Every paraglider is manufactured with a prescribed set of line lengths. With time and use, these lines have a tendency to shrink due to the nature of the line material, typically Kevlar or Dyneema. Lines will shrink unevenly due to the fact that the pilot loads the line groups (A’s, B’s, C’s & sometimes D’s) unevenly in flight. In flight, the A and B lines bear more of a pilot’s weight than the C’s and D’s. This usually results in the C and D lines shrinking more than the A’s and B’s.
As your paraglider falls out of trim, certain performance characteristics important for safe flight are diminished. As the C and D lines shrink relative to the A’s and B’s, your glider takes on a higher angle of attack. If you can picture how your speed bar decreases the AoA of your wing to increase its airspeed, an out of trim glider causes essentially the exact opposite effect. So the glider won’t inflate or kite like it should. It will also have diminshed performance in the air as it flies at a slower airspeed closer to the stall point. Bringing a paraglider back into trim allows it to fly as it was intended to.
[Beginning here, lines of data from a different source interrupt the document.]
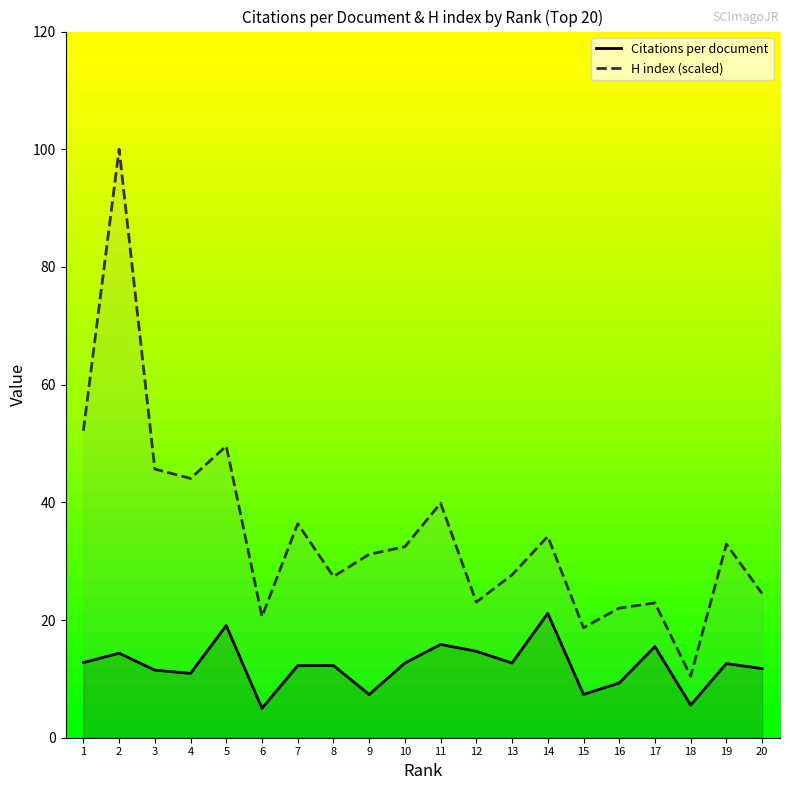

At how many categories does at least one series exceed 88?

1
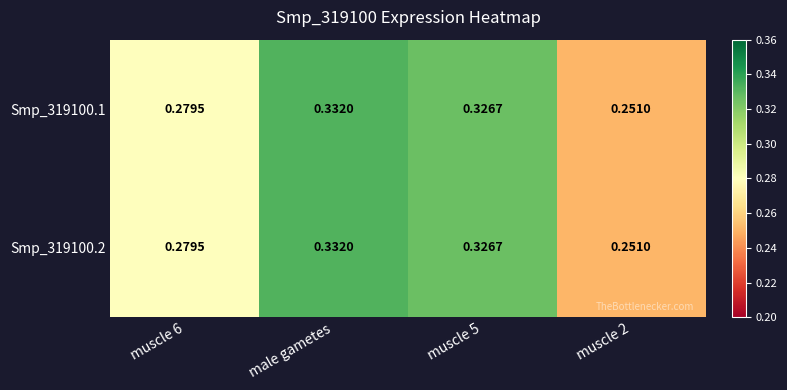

Is the value of Smp_319100.1 at male gametes greater than the value of Smp_319100.2 at muscle 5?

Yes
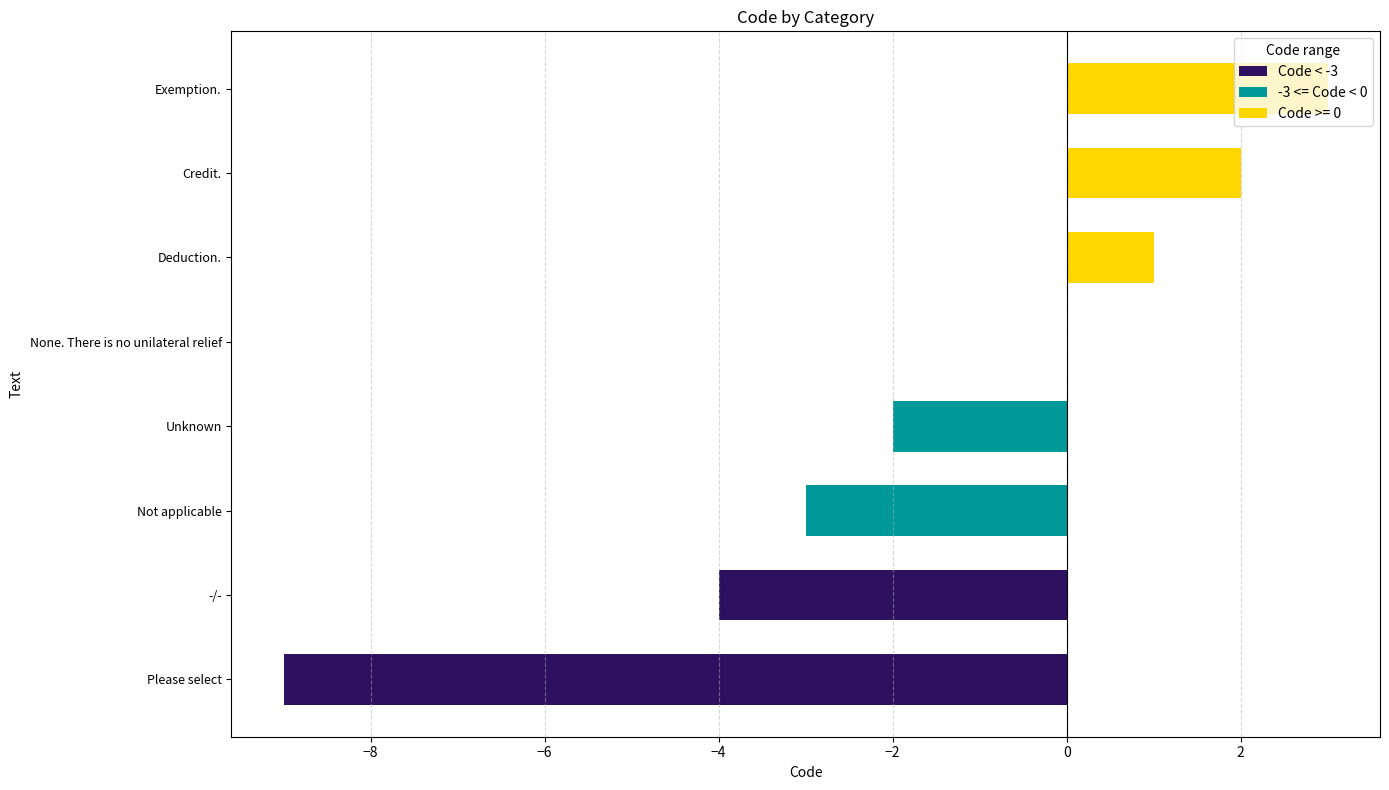

The chart shows a value of -2 at -/-. True or false?

False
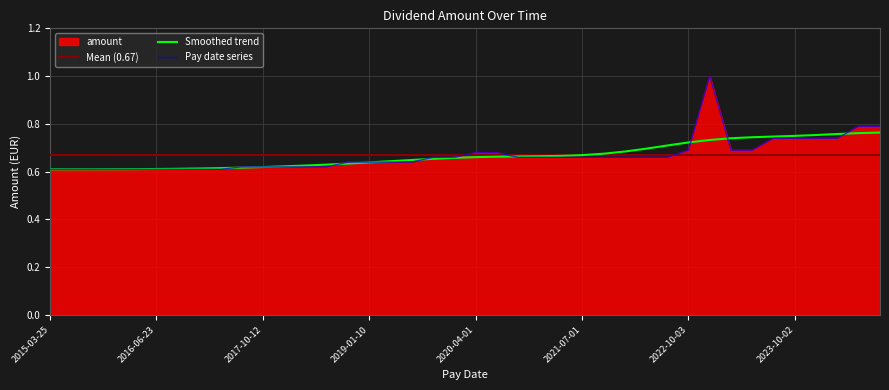

Rank the categories by value from lowest to highest.

2017-04-06, 2017-01-12, 2016-10-14, 2016-06-23, 2016-04-12, 2016-01-14, 2015-10-21, 2015-07-01, 2015-03-25, 2018-06-28, 2018-04-09, 2018-01-11, 2017-10-12, 2017-06-22, 2019-06-13, 2019-04-05, 2019-01-10, 2018-10-12, 2022-07-01, 2022-04-01, 2022-01-13, 2021-10-01, 2021-07-01, 2021-04-01, 2021-01-11, 2020-10-02, 2020-01-08, 2019-10-01, 2020-07-16, 2020-04-01, 2023-04-03, 2023-01-12, 2022-10-03, 2024-04-03, 2024-01-12, 2023-10-02, 2023-07-03, 2024-10-01, 2024-07-01, 2022-12-16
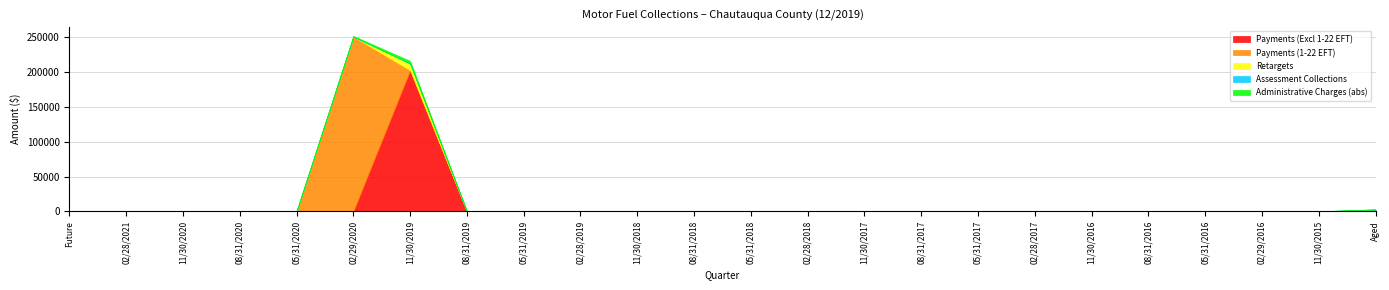

At which label is Retargets closest to 4872?

Future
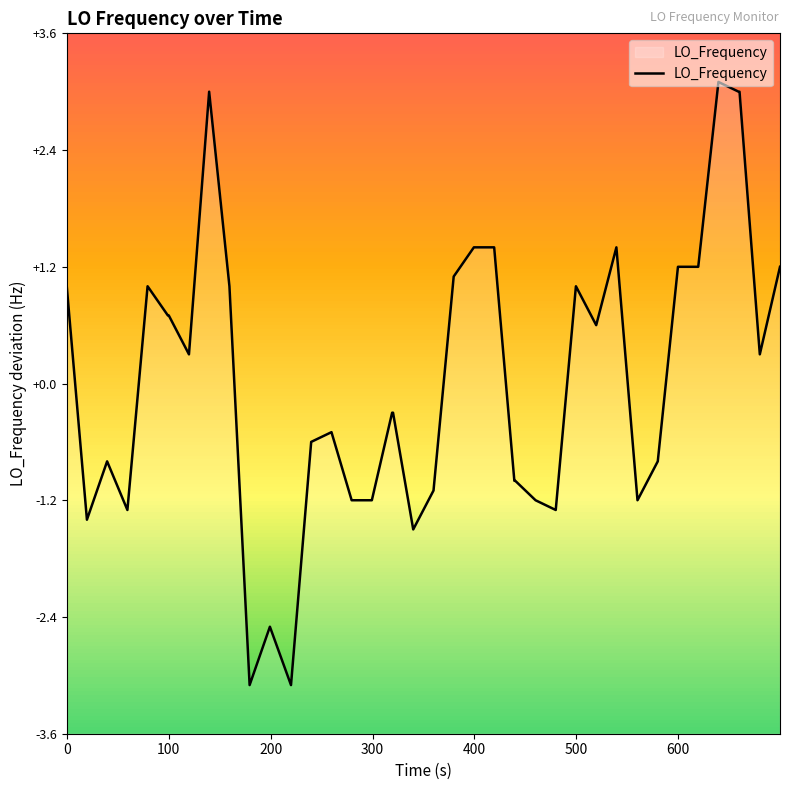

What is the difference between the maximum and minimum values?

6.2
It’s recommended to get a paraglider trimmed after 100 hrs of flight time or two years, whichever comes first.
Changes of a couple centimeters can affect the trim of a paraglider. Therefore, it’s crucial to be able to measure lines with accuracy down to the millimeter.
All of the lines on your paraglider are measured using a laser device on a rail system with a 5 kg load for the most precise measurements possible. After measuring all of the lines, the results are analyzed in a spreadsheet. Any necessary adjustments are then made using the maillons on the risers or in some cases, by sewing new lines. The lines are then remeasured for quality assurance and a post-trim report is created. Paragliders are trimmed to within 10 mm of factory specifications with a +/- 50 mm offset considered acceptable.